- **Tasks to carry out**:
1. How much RAM does Replytoken say is generally recommended in the forum thread?
2. Output every line of the records as a Markdown table with the columns Num and Line. Put a row number in Num and the line in Line, skip blank lines, and leave the pictures out.

═════ Source extract ═════

# PC vs Mac



## Kath M (Jul 9, 2022)

Greetings. This is my first post to the forum, even though I've been around for years.
I've used Macs since my little SE with the talking moose in 1988, until now.
I love my old MacPro; it's got a lot of power. But High Sierra is the last OS it will run, so the Creative Cloud apps can't be updated.
I helped a small, low-budget newspaper production team switch from Mac to PC a few years ago. 
Macs are nice, *but not by a magnitude of 4 or 5 times*.
I am going to have to go to the Dark Side. I have two Macs and lots of software, and I don't look forward to the changeover.
Thanks for listening to my whine. 
I'm looking for recommendations on PCs. Beefy, overbuilt, and sleek, like my Mac.
Anyone?
Best,
KathM


----------



## Replytoken (Jul 9, 2022)

Kath M said:


> Greetings. This is my first post to the forum, even though I've been around for years.
> I've used Macs since my little SE with the talking moose in 1988, until now.
> I love my old MacPro; it's got a lot of power. But High Sierra is the last OS it will run, so the Creative Cloud apps can't be updated.
> I helped a small, low-budget newspaper production team switch from Mac to PC a few years ago.
> ...


What is your budget, and do you need a monitor as well?  Generally, 32GB of RAM is recommended, with some installing more (64GB) and some less (16GB).  I would recommend a current multi-core CPU, like a 12th generation i7 as a base level for a processor.  Get an SSD for your primary drive and pick a size you can afford.  GPU is up to you, but is generally recommended, especially if you plan on doing any reasonable amount of video.  You can buy up or down depending on budget and needs, but these specs. would get you something that would give you decent performance for a few years.

Good luck,

--Ken


----------



## LRList001 (Jul 9, 2022)

Replytoken said:


> What is your budget, and do you need a monitor as well?  Generally, 32GB of RAM is recommended, with some installing more (64GB) and some less (16GB).  I would recommend a current multi-core CPU, like a 12th generation i7 as a base level for a processor.  Get an SSD for your primary drive and pick a size you can afford.  GPU is up to you, but is generally recommended, especially if you plan on doing any reasonable amount of video.  You can buy up or down depending on budget and needs, but these specs. would get you something that would give you decent performance for a few years.

═════ Records for processing ═════

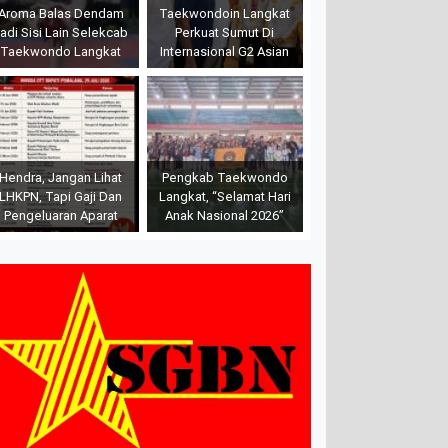
Aroma Balas Dendam
Taekwondoin Langkat
adi Sisi Lain Selekcab
Perkuat Sumut Di
Taekwondo Langkat
Internasional G2 Asian
Hendra, Jangan Lihat
Pengkab Taekwondo
LHKPN, Tapi Gaji Dan
Langkat, “Selamat Hari
Pengeluaran Aparat
Anak Nasional 2026”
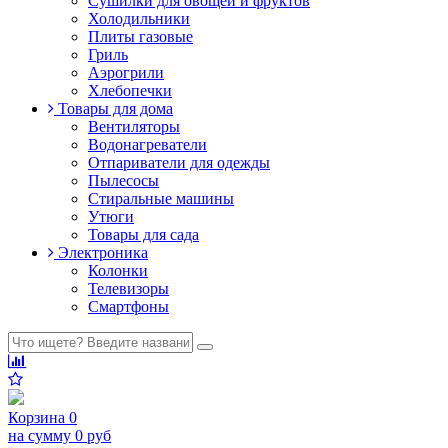
Сушилки для овощей и фруктов
Холодильники
Плиты газовые
Гриль
Аэрогрили
Хлебопечки
Товары для дома
Вентиляторы
Водонагреватели
Отпариватели для одежды
Пылесосы
Стиральные машины
Утюги
Товары для сада
Электроника
Колонки
Телевизоры
Смартфоны
Корзина
0
на сумму
0 руб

═════

- **Task results**:
1. 32GB

2.
| Num | Line |
|---|---|
| 1 | Aroma Balas Dendam |
| 2 | Taekwondoin Langkat |
| 3 | adi Sisi Lain Selekcab |
| 4 | Perkuat Sumut Di |
| 5 | Taekwondo Langkat |
| 6 | Internasional G2 Asian |
| 7 | Hendra, Jangan Lihat |
| 8 | Pengkab Taekwondo |
| 9 | LHKPN, Tapi Gaji Dan |
| 10 | Langkat, “Selamat Hari |
| 11 | Pengeluaran Aparat |
| 12 | Anak Nasional 2026” |
| 13 | Сушилки для овощей и фруктов |
| 14 | Холодильники |
| 15 | Плиты газовые |
| 16 | Гриль |
| 17 | Аэрогрили |
| 18 | Хлебопечки |
| 19 | Товары для дома |
| 20 | Вентиляторы |
| 21 | Водонагреватели |
| 22 | Отпариватели для одежды |
| 23 | Пылесосы |
| 24 | Стиральные машины |
| 25 | Утюги |
| 26 | Товары для сада |
| 27 | Электроника |
| 28 | Колонки |
| 29 | Телевизоры |
| 30 | Смартфоны |
| 31 | Корзина |
| 32 | 0 |
| 33 | на сумму |
| 34 | 0 руб |